É irônico observar que, desde o início da sua militância prática, da sua morte e até a derrubada total do sistema capitalista, Marx sofreu e sofrerá as mais variadas calúnias a respeito de sua vida pessoal – um subterfúgio daqueles que não podem contestar a verdade científica que este homem descobriu e o coloca entre os grandes cientistas da história, como Darwin e Einstein.

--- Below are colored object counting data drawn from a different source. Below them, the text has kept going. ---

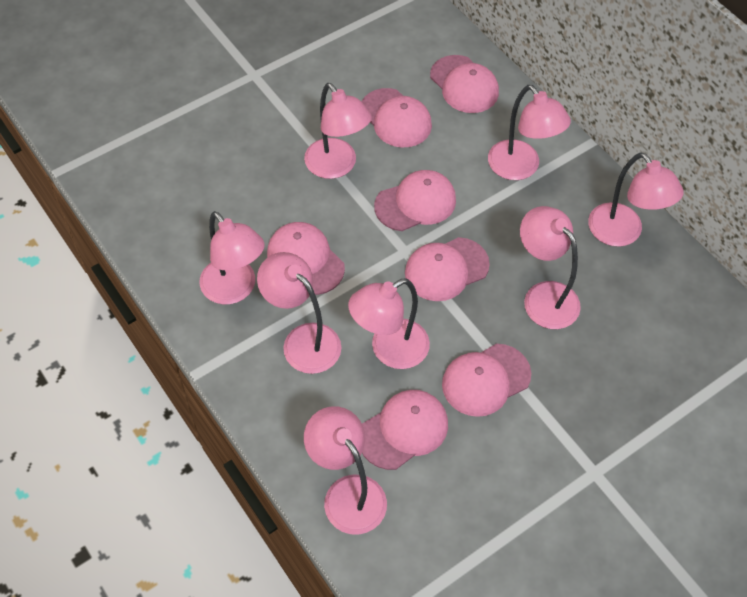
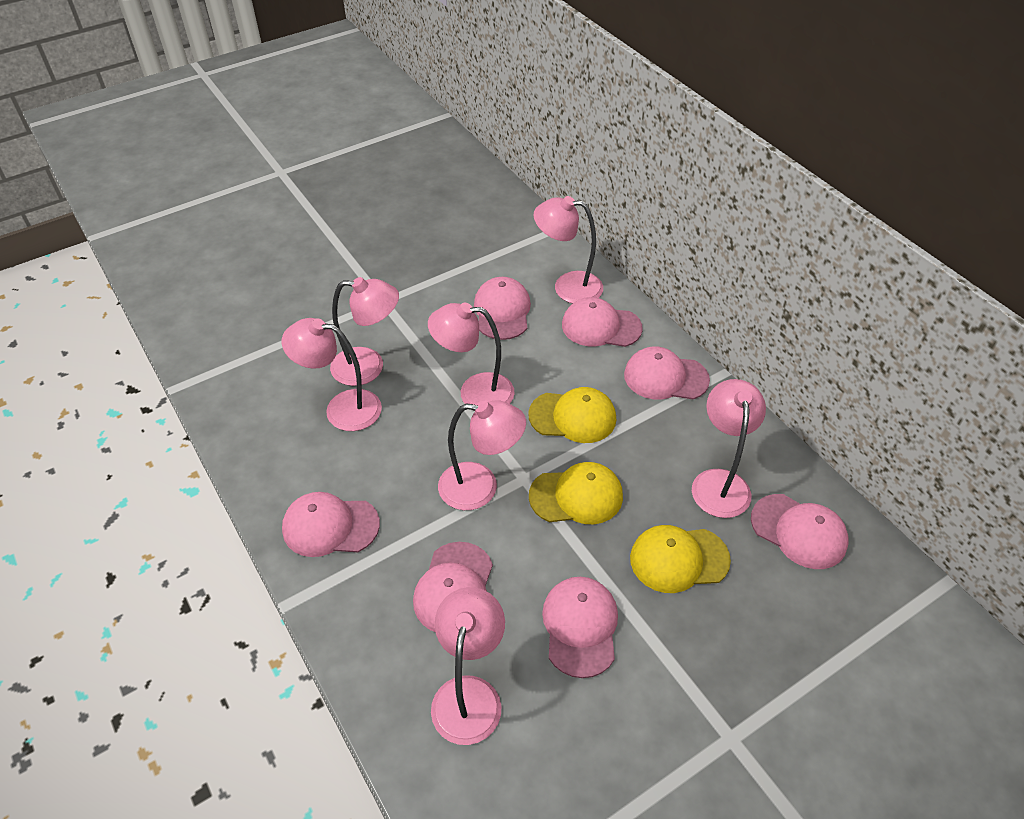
pink lamp: 8 -> 7
yellow cap: 0 -> 3

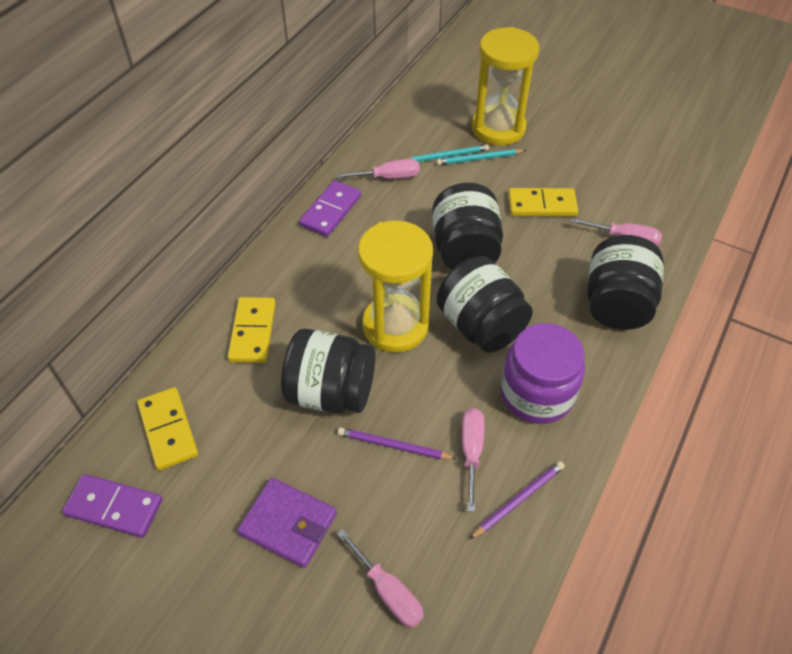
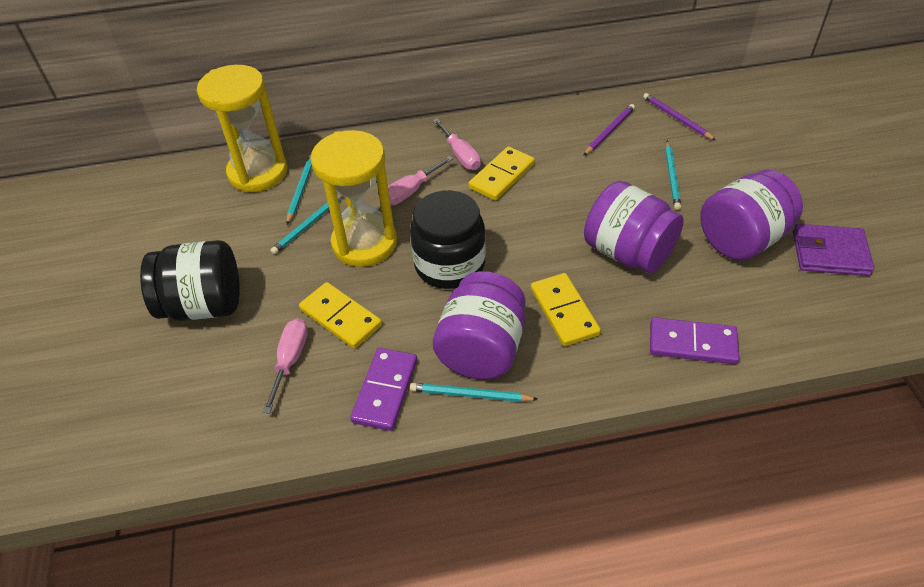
black jar: 4 -> 2
pink screwdriver: 4 -> 3
purple jar: 1 -> 3
turquoise pencil: 2 -> 4

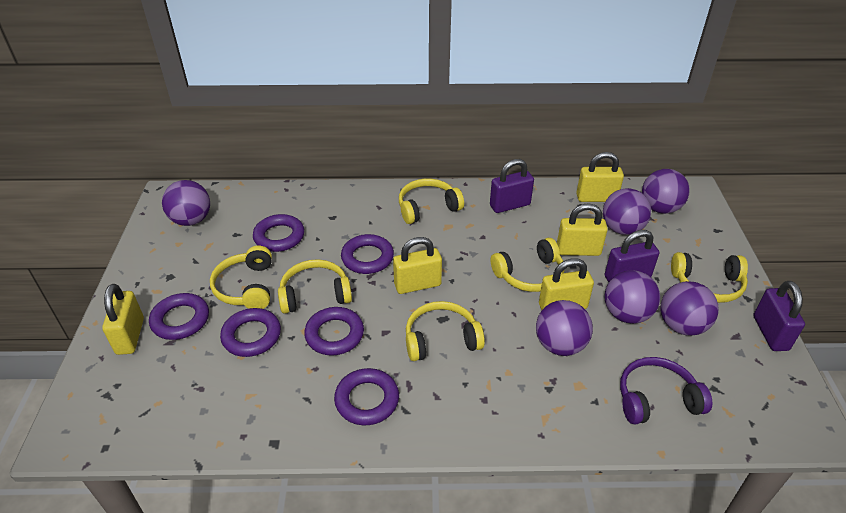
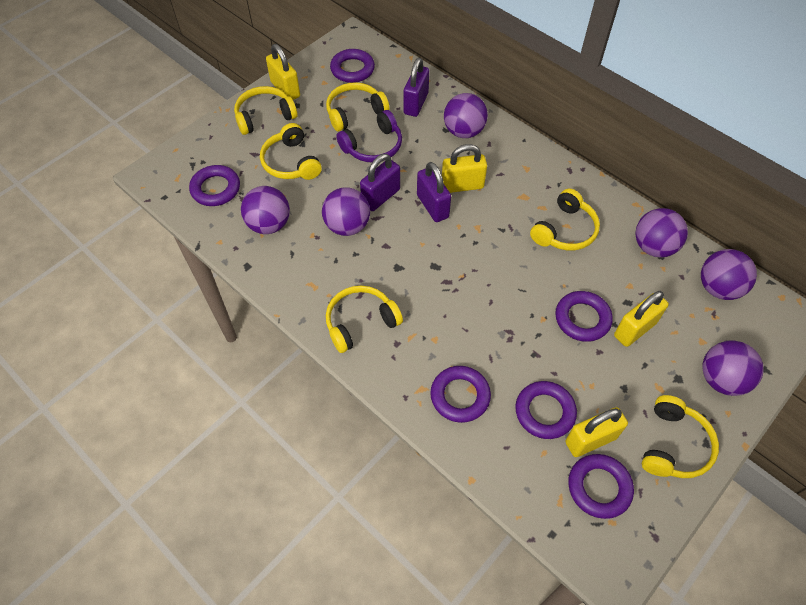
yellow padlock: 5 -> 4

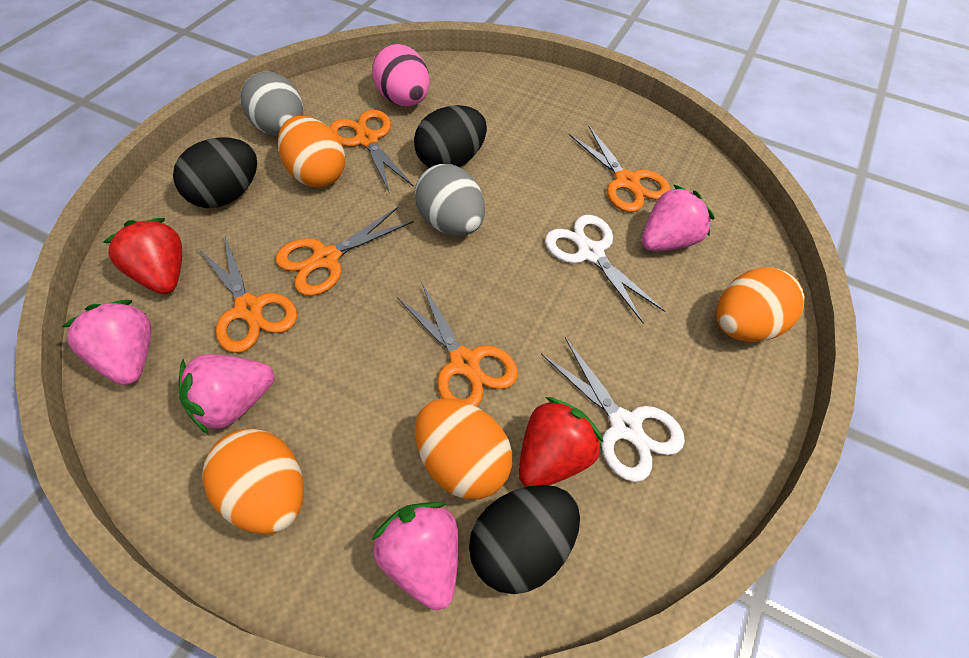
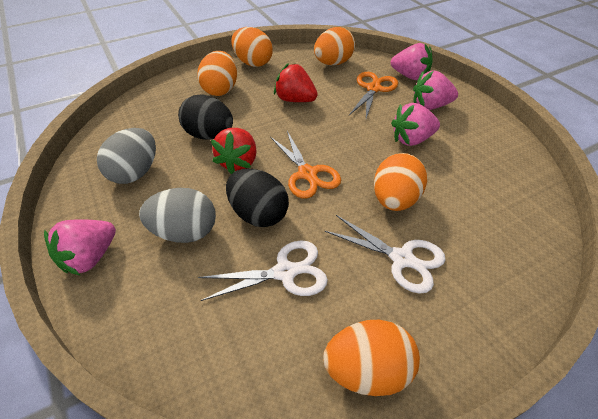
black egg: 3 -> 2
orange egg: 4 -> 5
orange scissors: 5 -> 2
pink egg: 1 -> 0

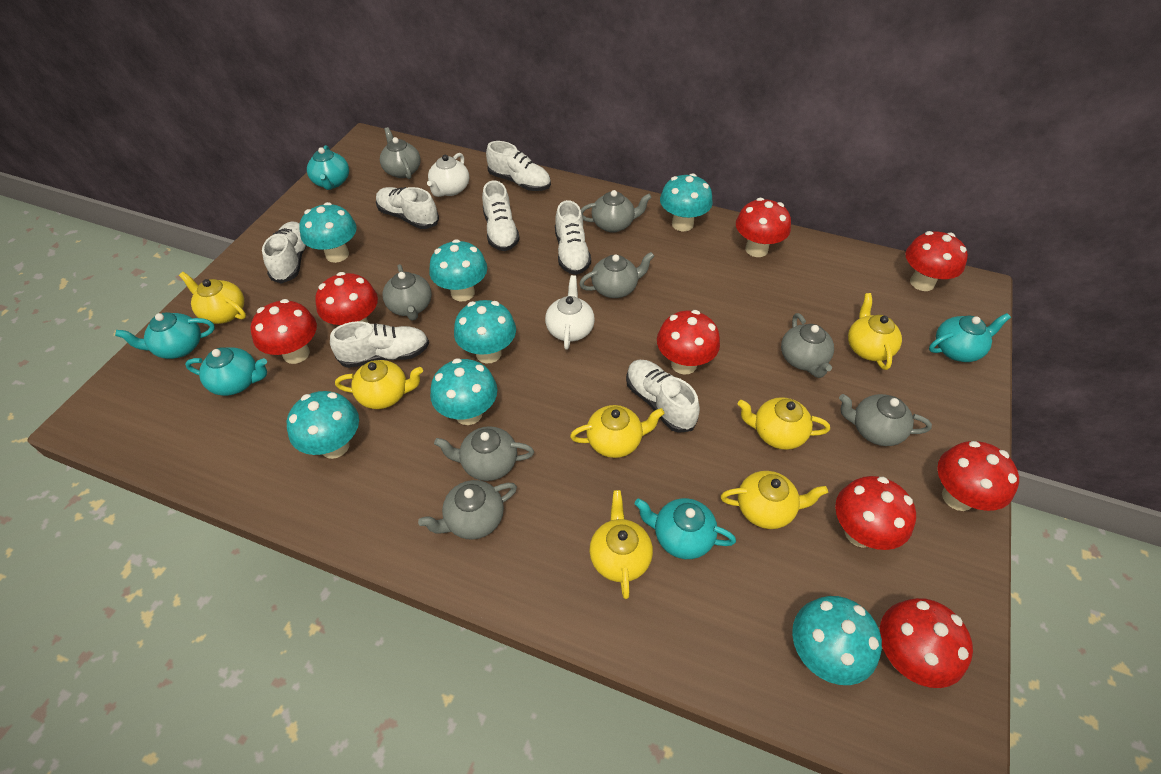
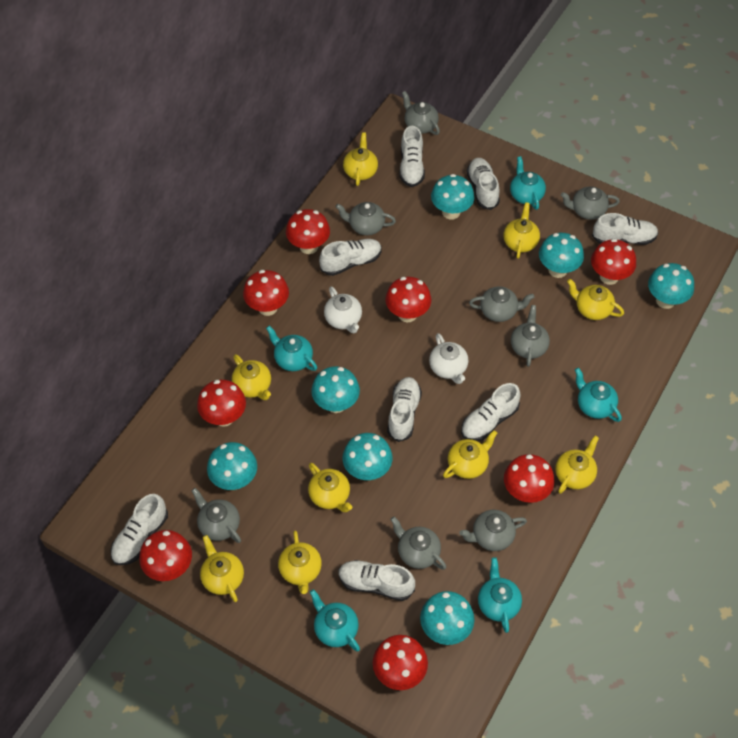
white shoe: 7 -> 8
yellow teapot: 7 -> 9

Atacar o homem, na cabeça desses filisteus, é atacar sua teoria social. No entanto, Marx era querido por todos que estavam à sua volta e viam sua obstinação, com o qual dedicou a vida à luta do proletariado. Seu esforço foi recompensado e hoje sua teoria social guia os trabalhadores de todo mundo rumo a vitória contra o capitalismo e o imperialismo.

Laura Marx

“Na sessão do Reichtag alemão de 31 de março, M. de Bismarck dizia, segundo a resenha oficial taquigrafada:

‘Este (August Bebel) se apoiou em Marx. Eu não sei se Marx tinha uma escola de assassinos, mas tenho ouvido dizerem que o homem que cujo revólver deixou sinais em meu corpo, Blind, era discípulo de Marx.’

A este singular temor que inspira a Bismarck nosso falecido pai, eis aqui nossa resposta:

  1. Desde o período de doze ou treze anos, Fernando Blind não tinha voltado a ver Marx, nem havia tido com ele nenhum gênero de relações.
  2. Se Fernando Blind, ao disparar uma pistola contra M. de Bismarck, enfrentava bravamente a morte, não podia guiá-lo senão a ideia patriótica de preservar a Alemanha de uma guerra civil e livrar a opinião pública alemã, liberal, progressista e democrática, em uma palavra, a burguesia alemã, da opressão bismarckiana. Coisas que deixavam nosso pai na mais absoluta indiferença.
  3. O mesmo que o maestro e modelo de Bismarck, Luis Bonaparte, e que todos os demais ‘Grandes Homens’ da dominação capitalista em sua ocasião, Bismarck não era aos olhos de Marx senão uma figura cômica, no máximo útil, e ainda sim por intervalos, como cúmplice involuntário da revolução proletária. Marx não tinha o menor interesse em que semelhantes personagens se livrassem por uma morte prematura de sua inevitável Sedan*, no interior ou no exterior.
  4. A ideia ridícula de que um homem como Marx podia se ocupar de “educar assassinos”. Prova mais uma vez quanta razão tinha nosso pai em considerar a Bismarck como um hoberau [Hobereau, uma espécie de figaldo de escassos meios de riqueza, ignorante, orgulhoso e brutal. Na Alemanha, e em particular na Prússia, estes nobres de cátedra, tiranos insuportáveis, formam uma classe universalmente odiada.] prussiano dos mais obtusos, apesar de toda a sua astúcia, e absolutamente incapaz de compreender qualquer movimento histórico.

Paris e Londres, 14 de abril de 1886. Laura Lafargue. Eleanor Marx-Aveling.”

Notas:
*Sedan se refere a cidade francesa, local da batalha franco-prussiana, que terminou com a derrota de Napoleão III.